Binomial Distribution Calculator
Compute P(X=k) and cumulative P(X≤k) for n trials at probability p, along with the mean and variance.
P(X = k)
0.246094
Chance of exactly k successes.
P(X ≤ k)
0.623047
Chance of k or fewer successes.
The binomial PMF is C(n, k) · pᵏ · (1−p)ⁿ⁻ᵏ. With n = 10, p = 0.5, and k = 5 you get about 0.2461 for exactly five successes.
How it works
The binomial distribution models a fixed number of independent yes/no trials that each succeed with the same probability p. Flipping a coin ten times and counting heads is the classic example. Enter the number of trials n, the success probability p, and the number of successes k you care about.
The tool computes the exact probability P(X=k) using the formula C(n, k) · pᵏ · (1−p)ⁿ⁻ᵏ, where C(n, k) is the number of ways to choose k successes out of n trials. It also adds up every term from 0 to k to give the cumulative probability P(X≤k), plus P(X<k) and P(X≥k) for good measure.
Alongside the probabilities you get the distribution's mean (np) and variance (np(1−p)). For ten fair coin flips (n=10, p=0.5), the chance of exactly five heads is about 0.2461, the mean is 5, and the variance is 2.5.
Frequently asked questions
When can I use the binomial distribution?
Use it when you have a fixed number of independent trials, each with only two outcomes (success or failure), and the success probability stays the same across trials. Think coin flips, defective-part checks, or pass/fail tests.
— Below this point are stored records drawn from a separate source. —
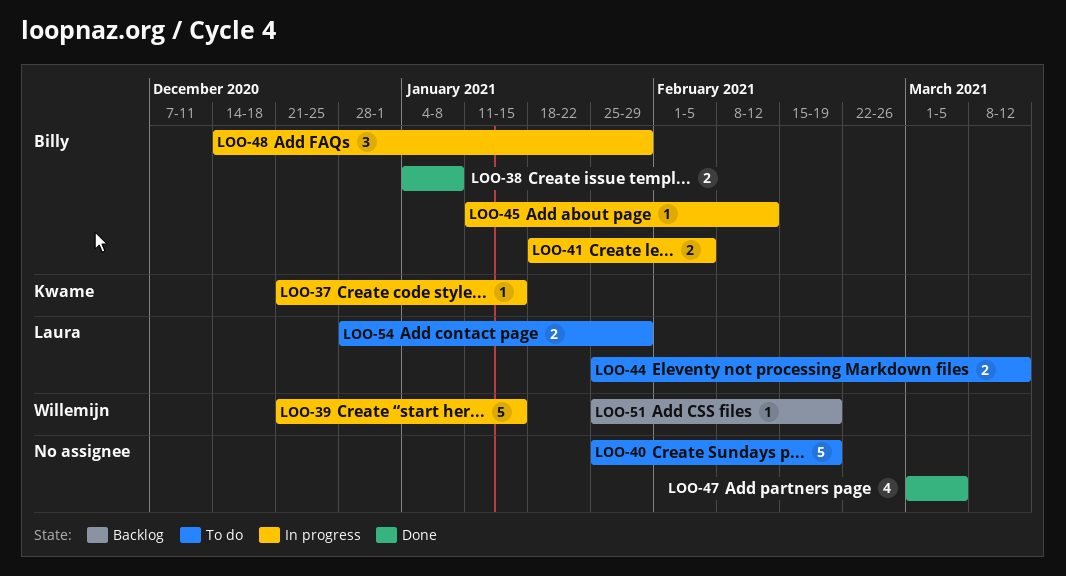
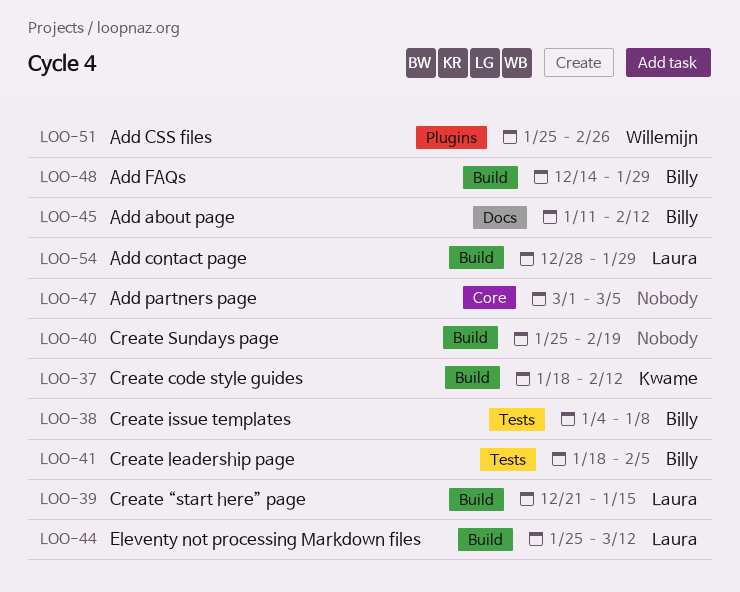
LOO-37, start: Dec 21 -> Jan 18
LOO-37, due: Jan 15 -> Feb 12
LOO-39, owner: Willemijn -> Laura
LOO-51, due: Feb 19 -> Feb 26

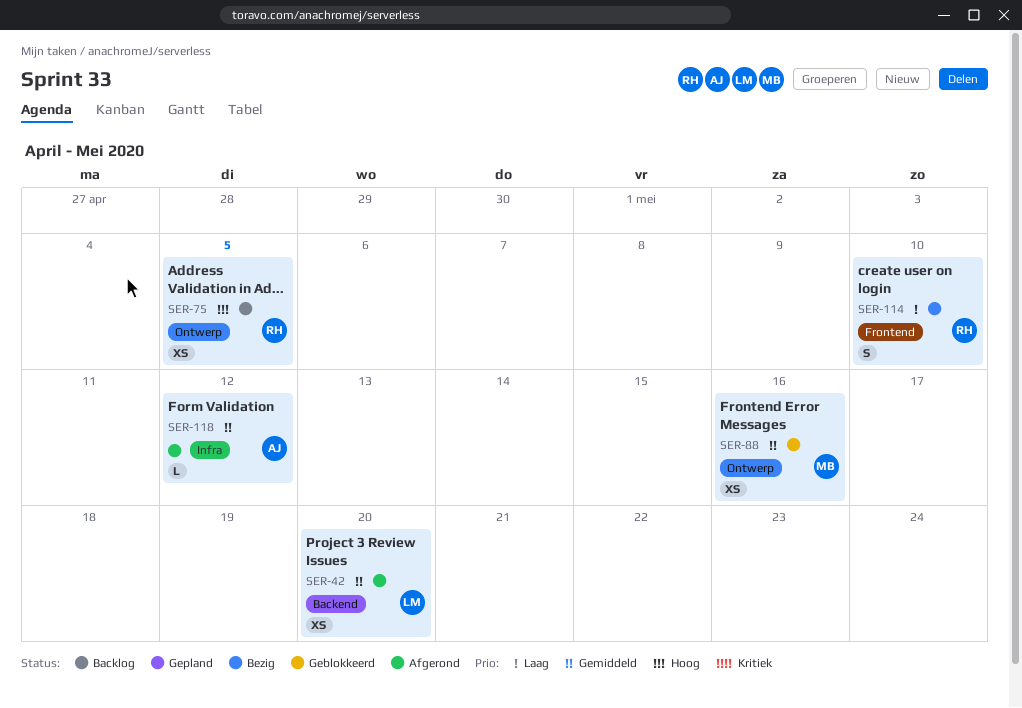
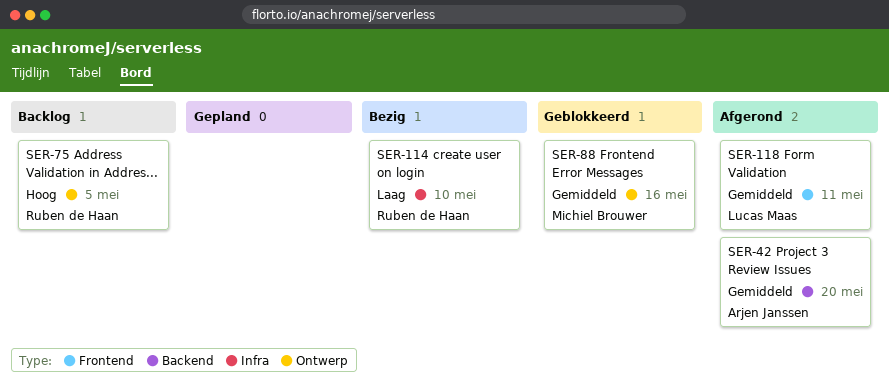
SER-42, owner: Lucas Maas -> Arjen Janssen
SER-114, label: Frontend -> Infra
SER-118, owner: Arjen Janssen -> Lucas Maas
SER-118, label: Infra -> Frontend
SER-118, due: May 12 -> May 11

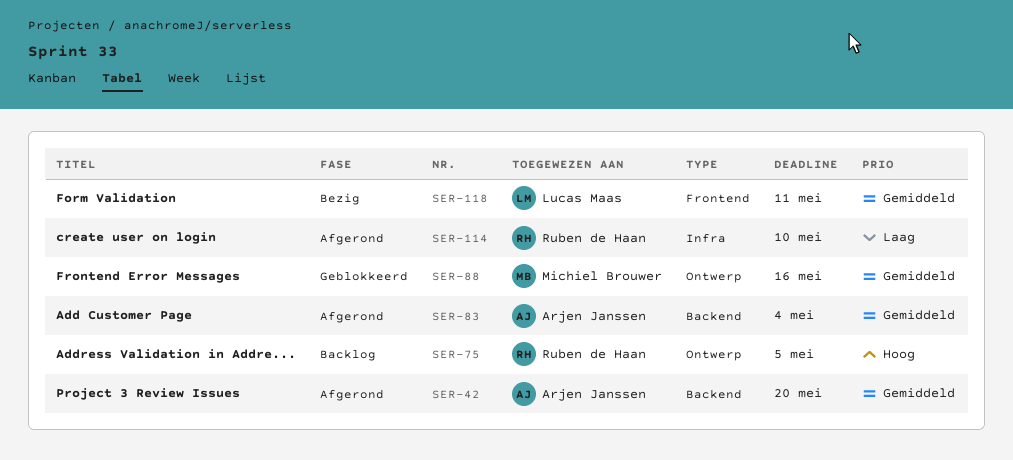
SER-83: none -> present
SER-114, status: Bezig -> Afgerond
SER-118, status: Afgerond -> Bezig

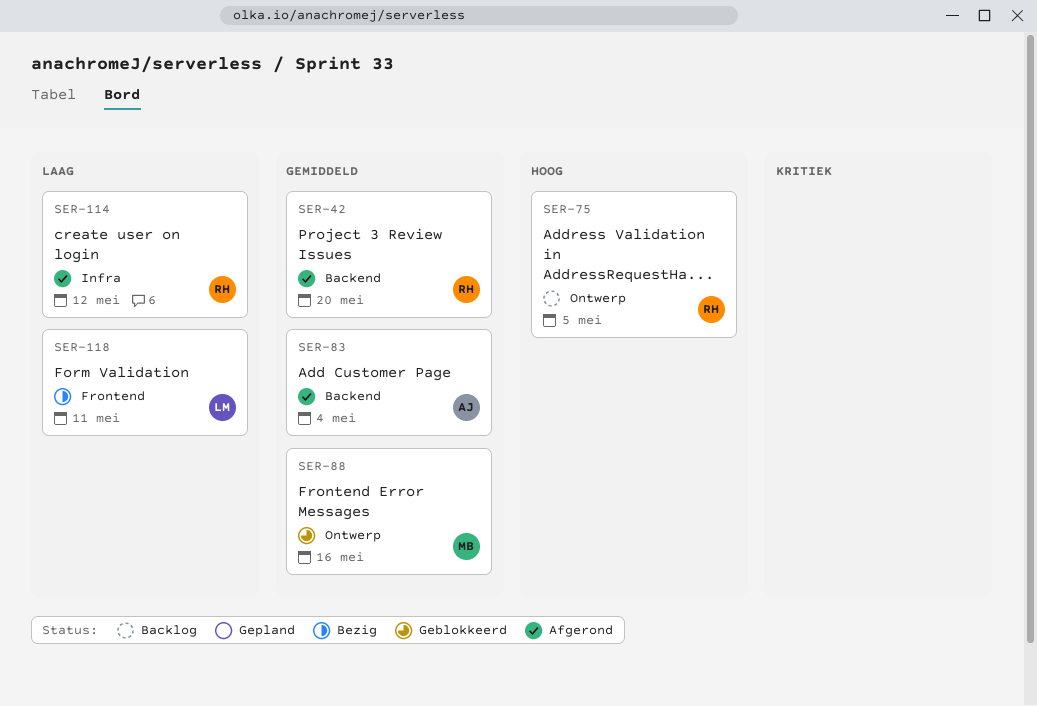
SER-42, owner: Arjen Janssen -> Ruben de Haan
SER-114, due: May 10 -> May 12
SER-118, priority: Gemiddeld -> Laag

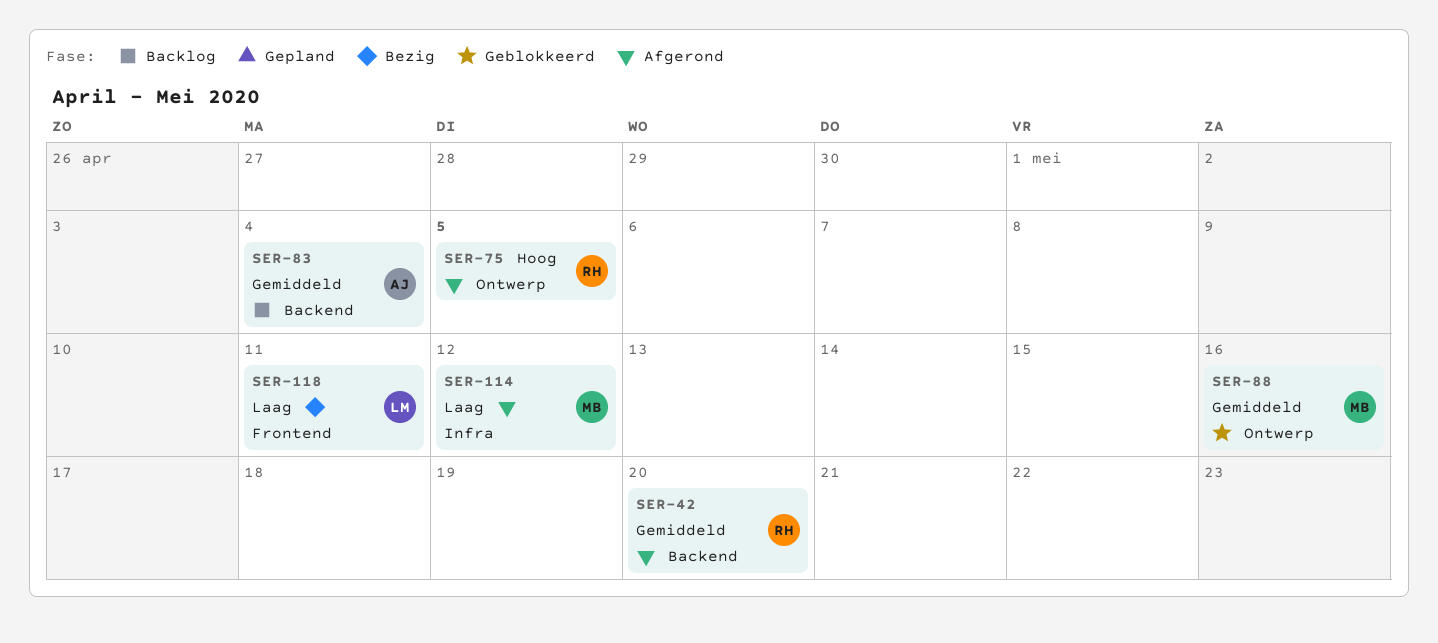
SER-75, status: Backlog -> Afgerond
SER-83, status: Afgerond -> Backlog
SER-114, owner: RH -> MB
What's the difference between P(X=k) and P(X≤k)?
P(X=k) is the chance of exactly k successes. P(X≤k) is the cumulative chance of k or fewer successes — it adds up the probabilities for 0, 1, 2, all the way up to k. This tool reports both.
How are the mean and variance calculated?
For a binomial distribution the mean is n × p and the variance is n × p × (1 − p). The standard deviation is just the square root of the variance. These summarize the center and spread of the number of successes.